### [Tasks for this exercise]
A: Reproduce the text of the Azure AD SSO post between "In this post" and "can also SSO.", inclusive.
B: According to the Azure AD SSO post, what are the reasons that users who sign in with Windows Hello for Business cannot SSO to on-premise resources without infrastructure changes? List each reason.

One of the main reasons people might choose a hybrid Azure AD joined configuration for their devices is that they still want to be able to access on-premises resources, for example a file server, or printers. In my opinion, hybrid join should be avoided and it is usually worth the extra work required on the infrastructure to support your devices being Azure AD joined and having no relationship to the AD domain.
In this post I’ll look at how SSO to on-premise resources actually works, when you are logged on to an Azure AD joined device, with a user account which is synced from your on-premise AD. I’ll also look at how you can configure this so that users logging on using Windows Hello for Business can also SSO.
Initial Sign-in SSO (username and password)
If the user has signed in using their Azure AD credentials, you will automatically get SSO to on-premise resources. It should “just work” with no configuration changes needed, provided that the device can contact the on-premise domain controllers and the resource you’re trying to access – whether that is through the device physically being sat on the same LAN, or via VPN, and provided that your user accounts are synchronised from that domain via Azure AD Connect. If you have multiple domains you may need to alter the domain filtering in Azure AD Connect config.
When you sign in, Azure AD sends the on-premise domain details to the device with the Primary Refresh Token (PRT). The local security authority (LSA) on that device then enabled NTLM and Kerberos authentication, which are required for accessing your on-premise resources .
Full details of how this works are on the Microsoft Docs.
WHfB based sign-in (PIN, Face ID etc)
Having this work out of the box where users sign in with their username (UPN) and password is neat, but I’d hope that on a modern deployment users are able to configure Windows Hello for Business (WHfB), as it’s a much stronger authentication method than a password. Unfortunately, you won’t be able to SSO to on-premise resources if the user logged on using WHfB without a few changes to the infrastructure configuration. This is because the WHfB key isn’t present in Active Directory, your domain controllers won’t be using the right certificates to satisfy the requirements of the device, and it’s likely your certificate revocation lists (CRLs) are not accessible from a non-domain joined device.
There is a planning guide on the Microsoft Docs covering how to set this up, however it is quite lengthy and rather involved. I’ve also found that you don’t need ADFS for this to work using the Key Trust model, the docs seem to imply that you do.
There are two types of trust we can use for setting up the WHfB deployment:
Key Trust: Requires Windows Server 2016 domain controllers, users authenticate using a key created during WHfB setup. The public key is stored in Azure AD, and is then exported through Azure AD Connect to the relevant user account’s msDS-KeyCredentialLink attribute in Active Directory.
Certificate Trust: Requires Windows Server 2008R2 domain controllers, although the schema must be at 2016 or later level. Users authenticate using a certificate. This requires a lot more work to issue user certificates, and in a federated environment you will need to enable Device Writeback.
I’ve chosen to go with the Key Trust model, for a couple of reasons. Firstly, for those of you who have been reading my blog for a while, the production network at work is set up in a way where Device Writeback can’t be enabled – multiple domains on a single forest, each domain syncs to its own Azure AD tenant. It’s also a lot less work on the certificates front to go with the key trust model, and a few other steps regarding permissions are configured automatically vs the certificate trust route.

### [Data supplied]
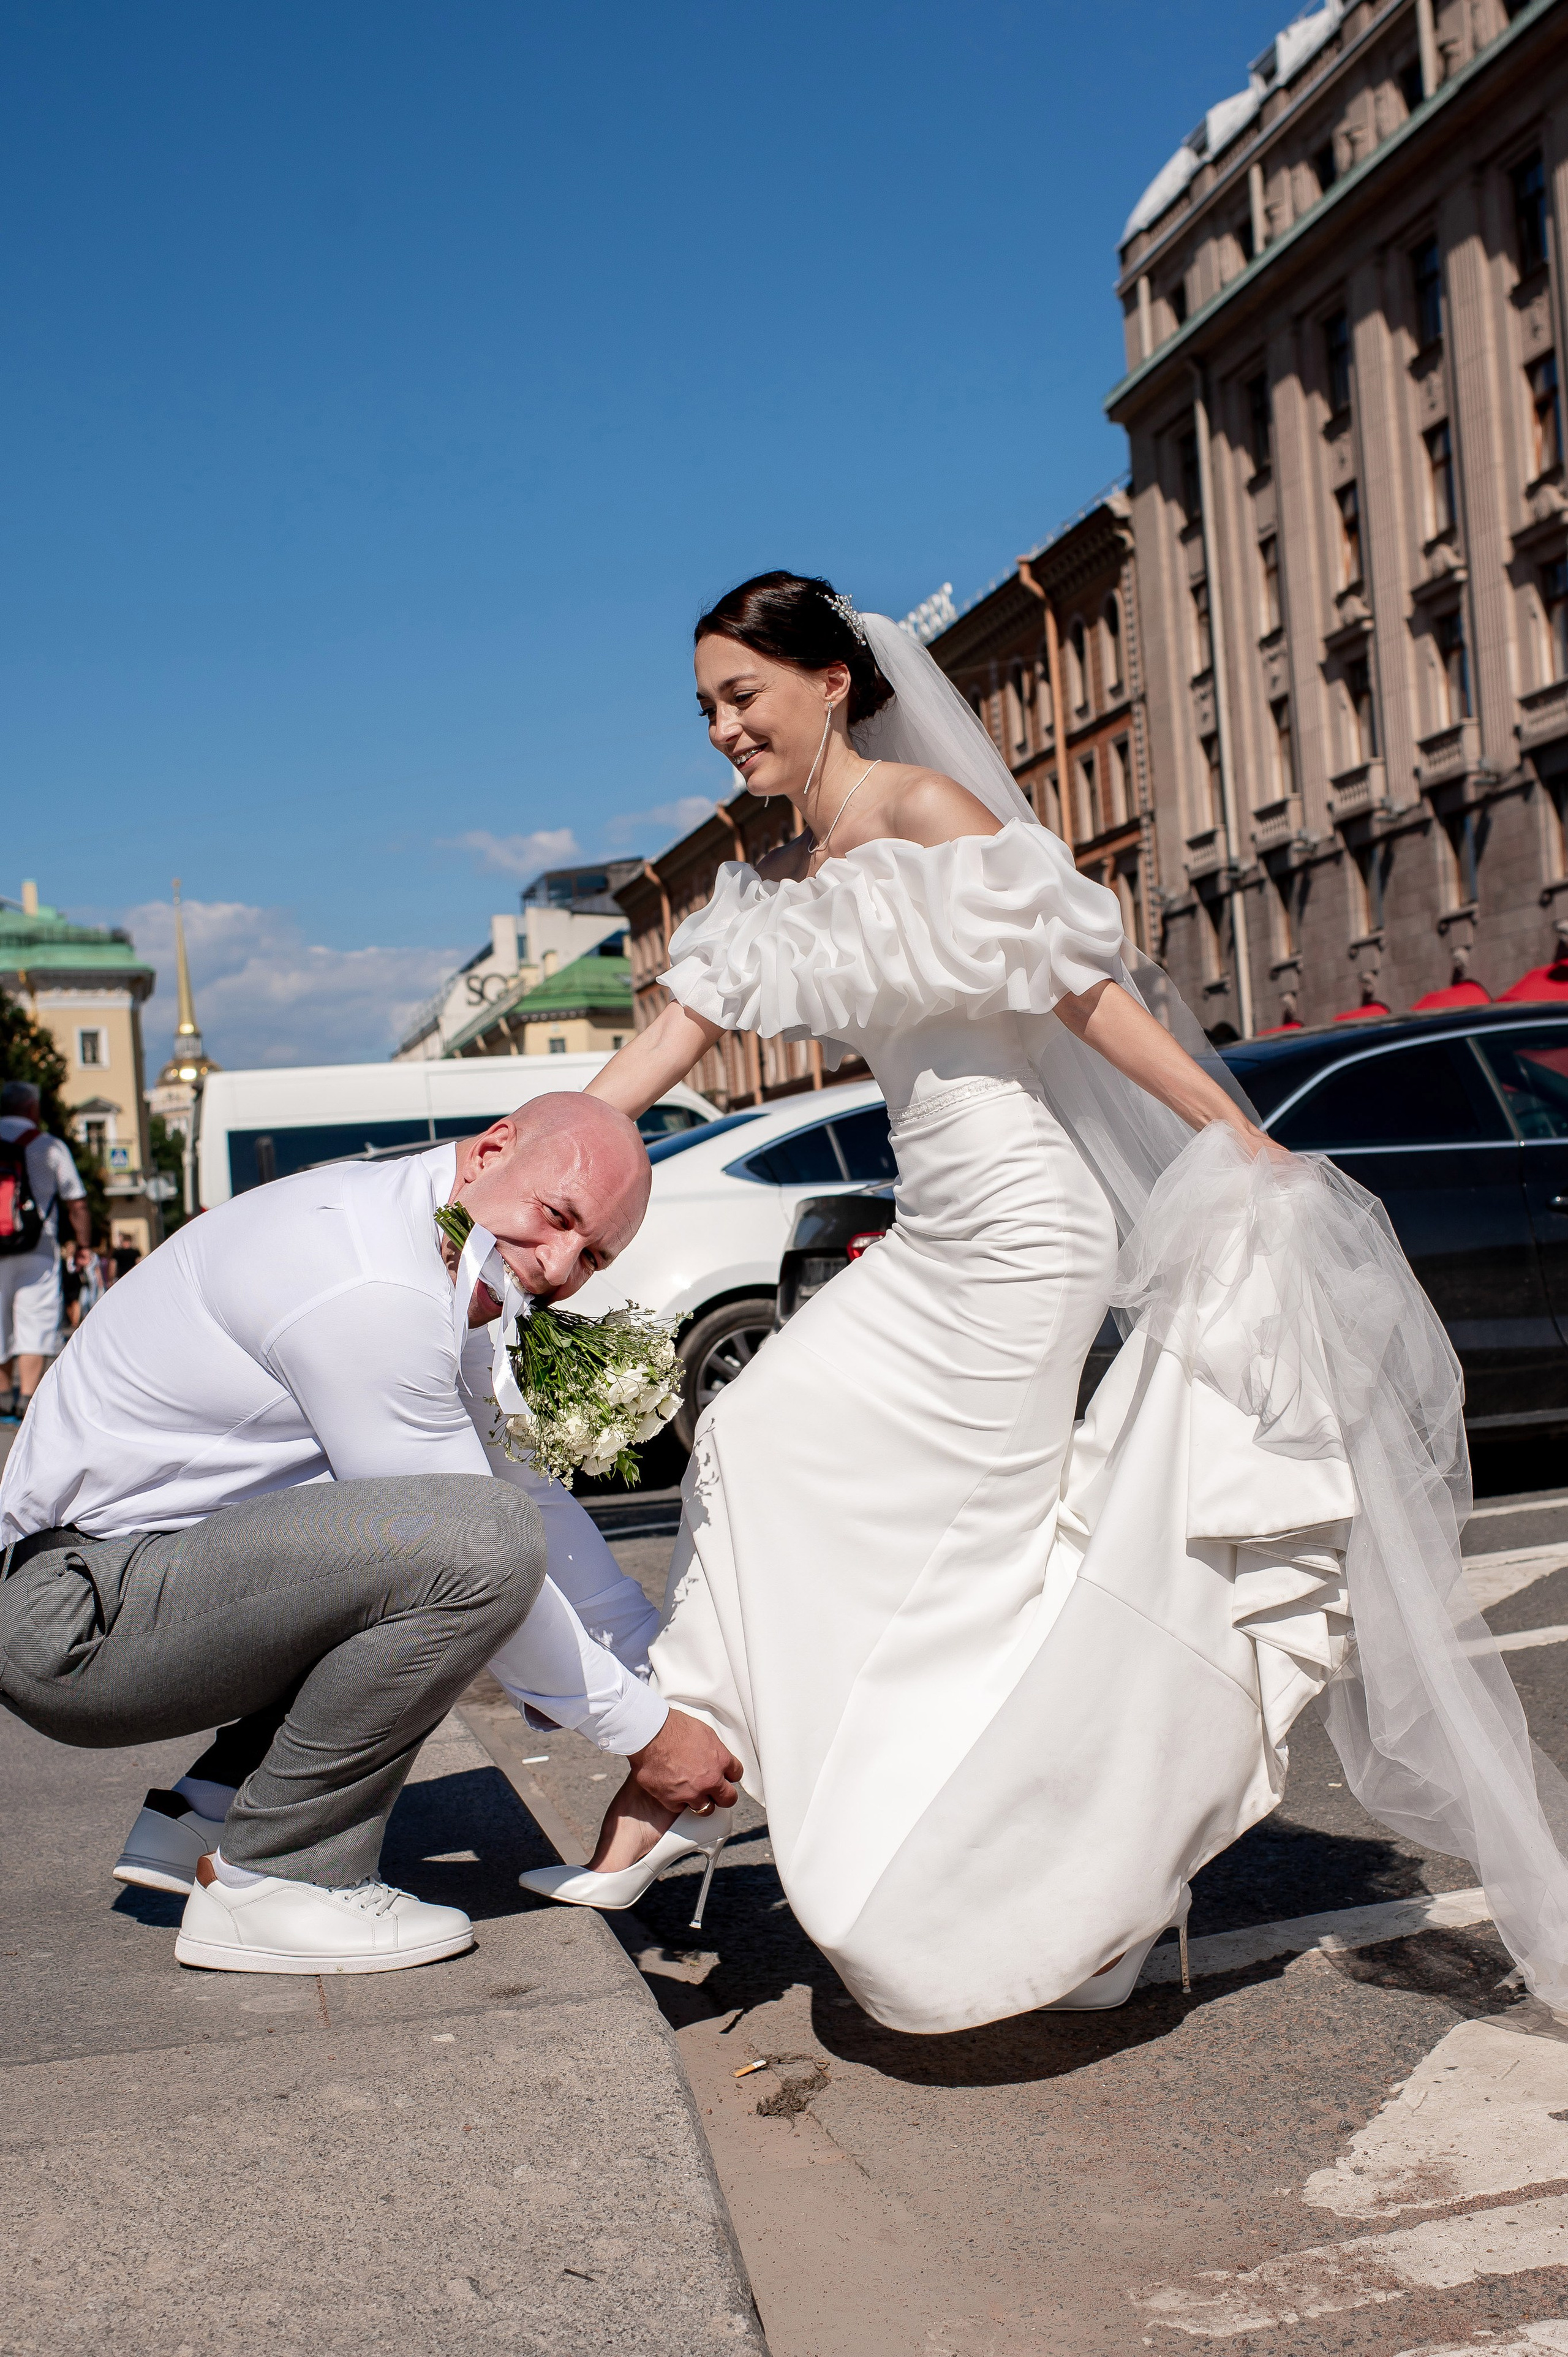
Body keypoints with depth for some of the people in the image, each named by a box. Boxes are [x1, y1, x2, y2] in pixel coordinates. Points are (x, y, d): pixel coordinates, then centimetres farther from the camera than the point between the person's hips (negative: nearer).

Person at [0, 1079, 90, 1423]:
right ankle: (28, 1396, -13)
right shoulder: (49, 1146, -2)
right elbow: (76, 1203, -2)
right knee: (35, 1322, -3)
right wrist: (83, 1244, 9)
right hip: (36, 1252, -3)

### [Responses in order]
A:
In this post I’ll look at how SSO to on-premise resources actually works, when you are logged on to an Azure AD joined device, with a user account which is synced from your on-premise AD. I’ll also look at how you can configure this so that users logging on using Windows Hello for Business can also SSO.

B:
- The WHfB key isn't present in Active Directory.
- The domain controllers won't be using the right certificates to satisfy the requirements of the device.
- The certificate revocation lists (CRLs) are likely not accessible from a non-domain joined device.